Plus trapping his customers into an operating system incompatible with competing systems or products creates slaves of his customers.

This obsession with creating a closed operating system reflects Jobs emotional inner life. The prophet of the future surrounds himself with an  emotional firewall.

In contrast, sociable Apple co-founder Steve Wozniak who wants to create a more flexible, adaptable open system, while urging Jobs to acknowledge the role others have played in the success of the company.

They produced a computer so intuitive to use a five year old could begin to use it without instruction, the five year old being his daughter Lisa, played by Makenzie Moss.

The script is intelligent, sharp and scorchingly funny in its early stages, there’s no romance, sex or violence, except for when Jobs downloads a torrent of abuse on his colleagues, friends and family.

It’s a typically well-researched work by scriptwriter of the Facebook movie The Social Network (2010) Aaron Sorkin.
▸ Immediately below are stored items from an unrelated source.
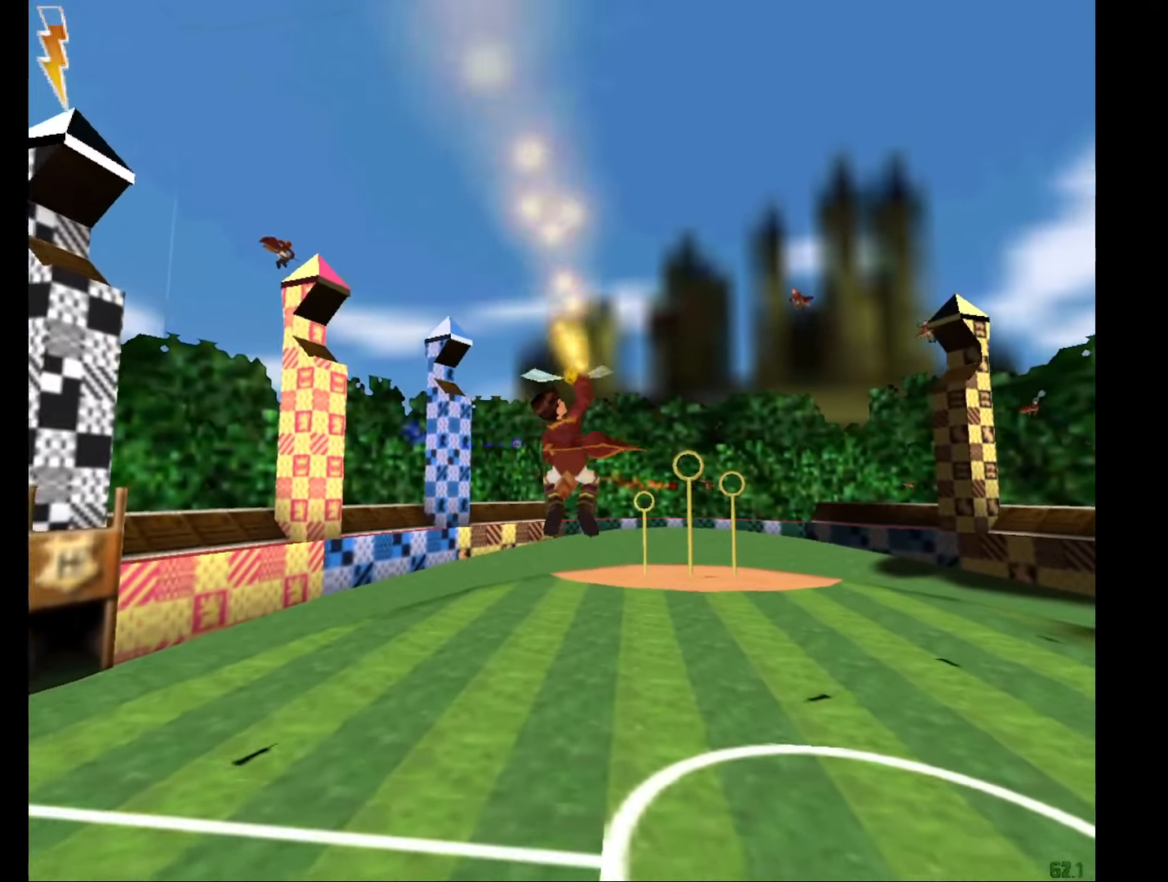
{"keys": [], "mouse": ["right"], "events": []}
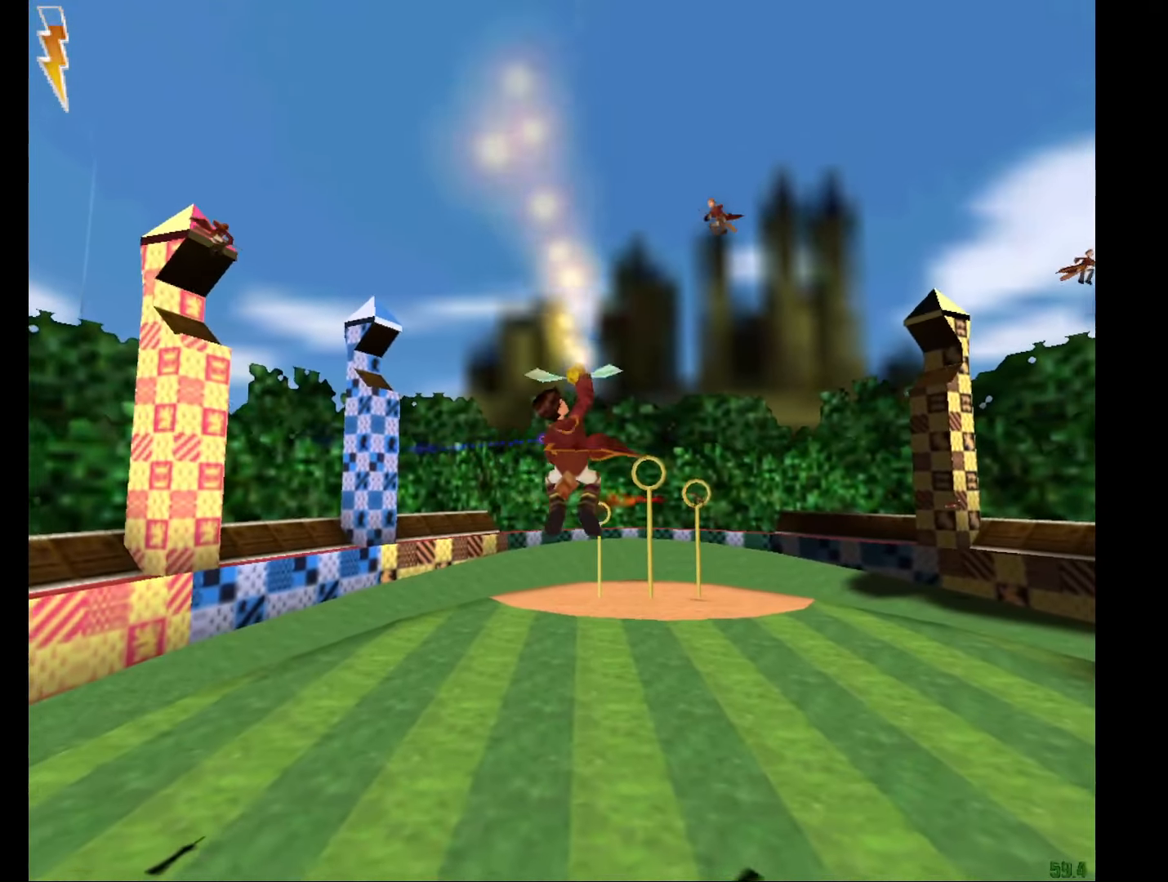
{"keys": [], "mouse": ["right"], "events": []}
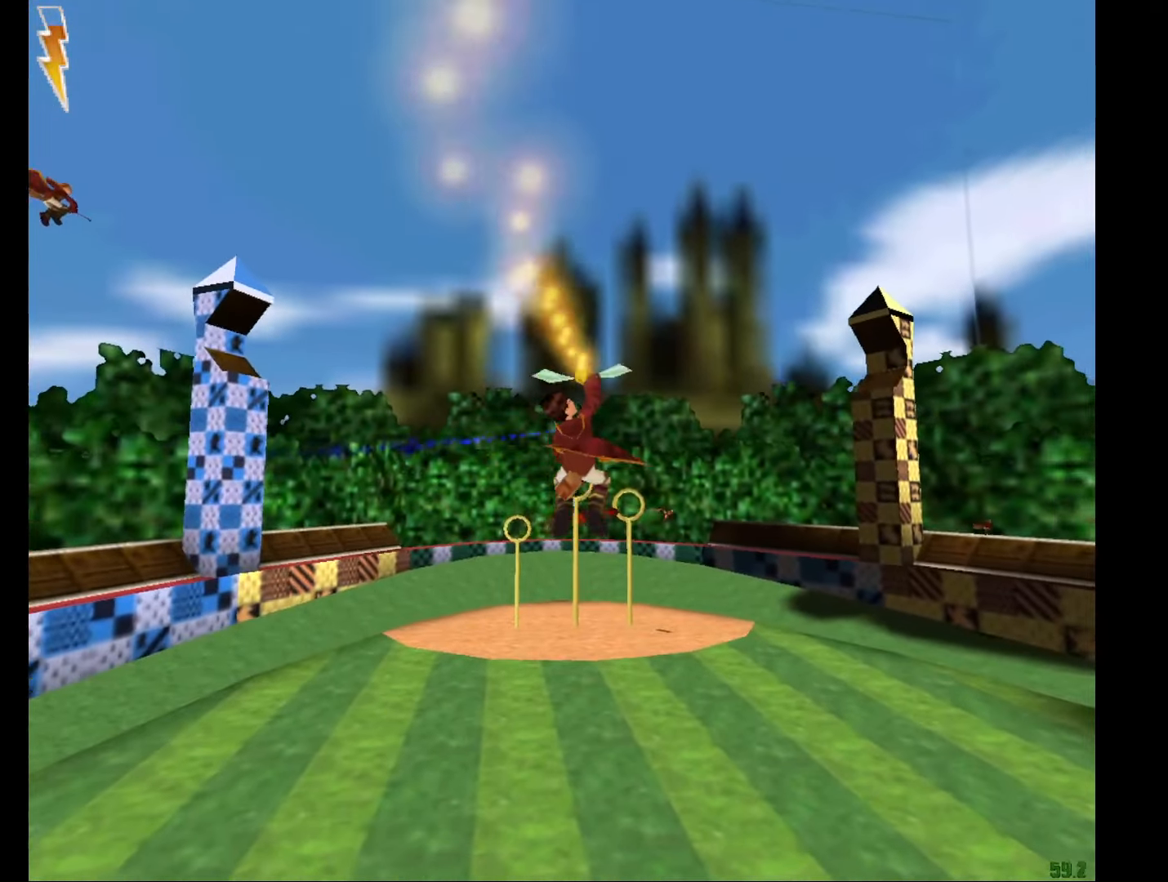
{"keys": [], "mouse": ["right"], "events": []}
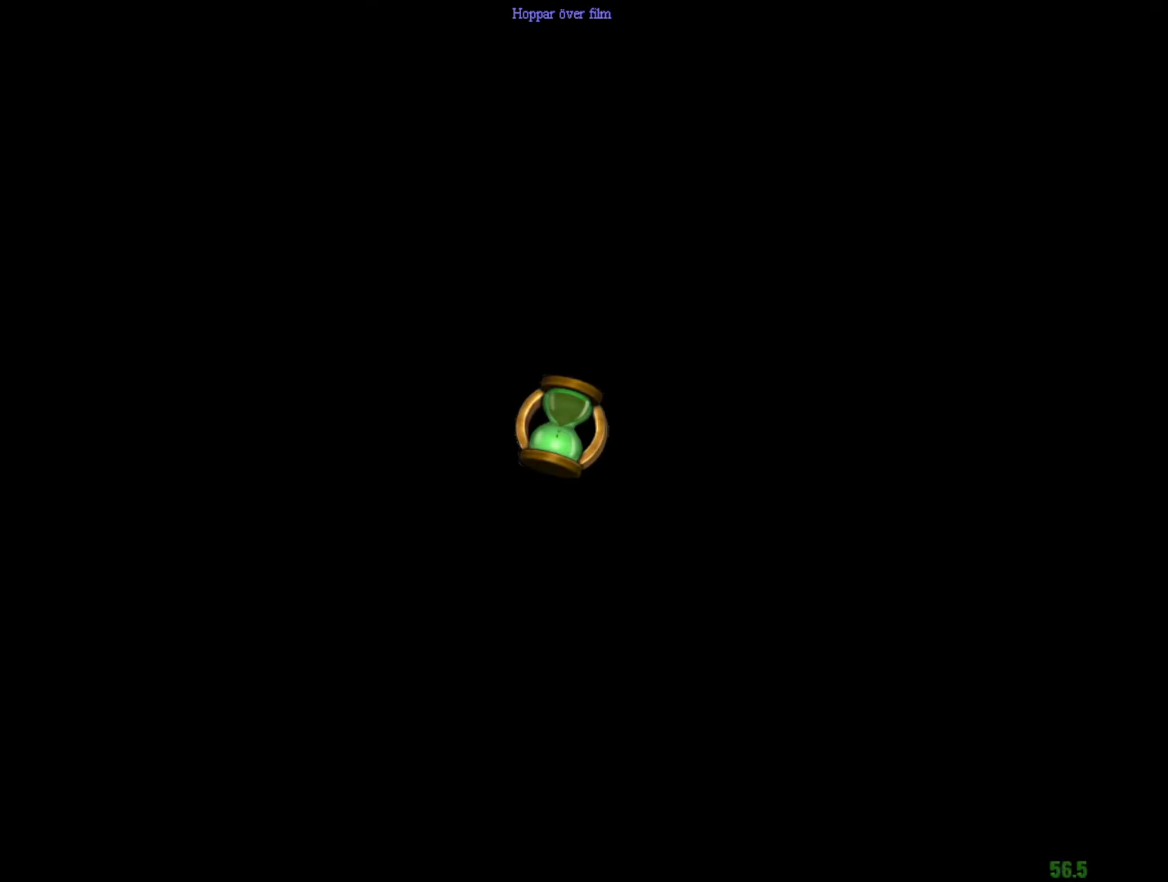
{"keys": ["a"], "mouse": ["right"], "events": [[434, "a", "down"]]}
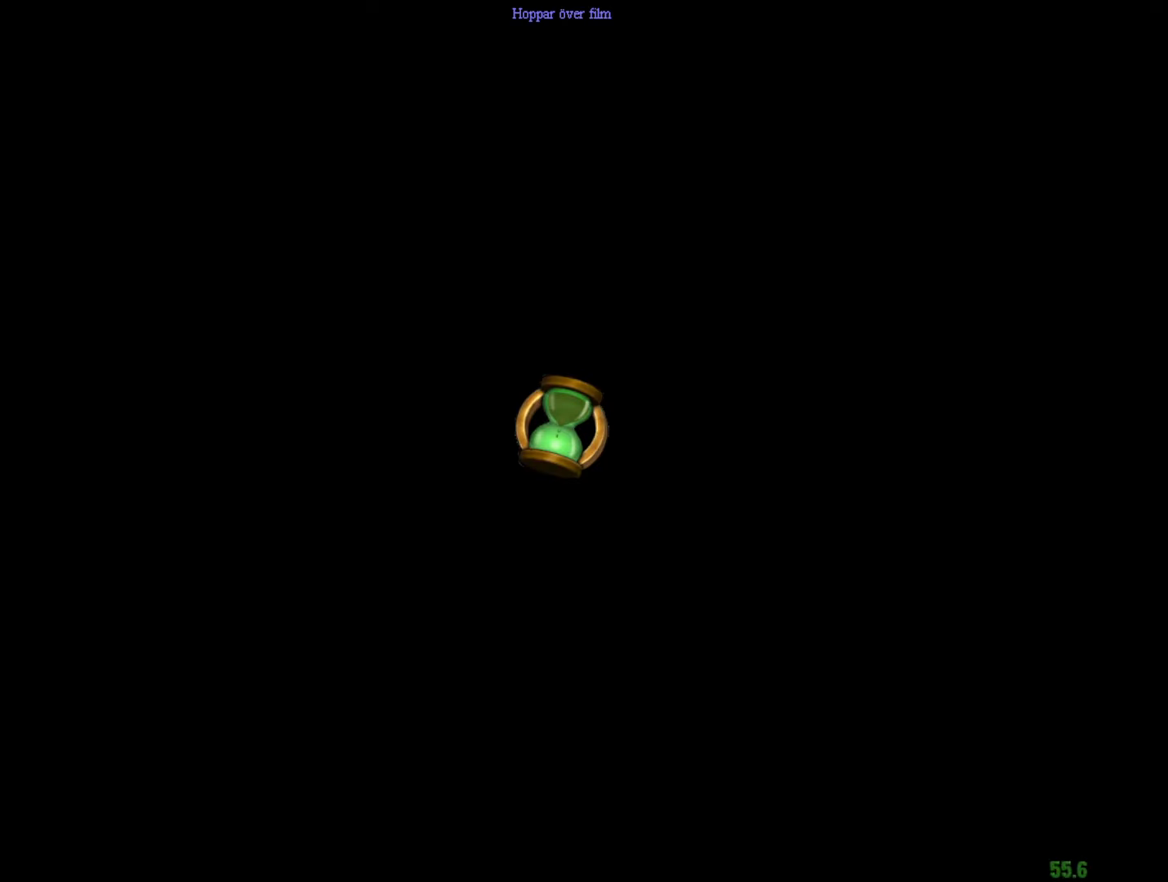
{"keys": [], "mouse": ["right"], "events": [[33, "e", "down"], [33, "s", "down"], [33, "w", "down"], [317, "s", "up"], [367, "a", "up"], [367, "e", "up"], [367, "w", "up"]]}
He’s smart enough to wittily flag up the limitations of the structure.

Framed as a three act play, each act focusses on the press launch of a new Apple product: the expensive first Macintosh computer in 1984, the disastrous NeXT in 1988 and the revolutionary classic iMac in 1998.

As Jobs is celebrated, sacked and rises again the drama stalls.

A lack of a martyr makes for a dull finale as the self-mythologising messiah is allowed his moment of destiny defining redemption.

Ridley Scott‘s astonishing Orwellian themed TV advert for Macintosh is seen and discussed.

But it’s never pointed out the Big Brother imagery invoked to attack his rivals products could easily be used to criticise Jobs and Apple itself.

He is creepily aware of the small details of his colleagues’ lives. They form a dysfunctional surrogate family.

Kate Winslet sports a Polish accent and some unfortunate fashions as Joanna, Jobs’ head of marketing and his ‘work wife’. It says something about a corporation when the marketing department represents its compassionate soul.

Jeff Daniels is father figure John Sculley, the ill-fated CEO of Apple against whom Jobs rebels. Seth Rogen plays his ‘bro’ Wozniak.

Few directors possess director Danny Boyle’s consummate command of music to accentuate the visual drama, or have his ability to cajole convincing performances out of young children.

Though Boyle’s attempts to add some visual dynamism through his restless camerawork, he can’t illuminate the dark confines of a dialogue heavy script.

An early girlfriend aside any reference to Jobs’ romantic life is absent. The huge job cuts he instigated on his triumphant return to the company are glossed over.

Coldly calculating in it’s refusal to condemn Jobs for his sins smacks of legal compromise. It’s not possible to libel the dead but one suspects Apple employ extraordinarily expensive lawyers to police it’s brand.

By the end we’re far from convinced of Jobs’ genius, as his only identifiable talent seems to be in rude manipulation, at which he is extraordinary.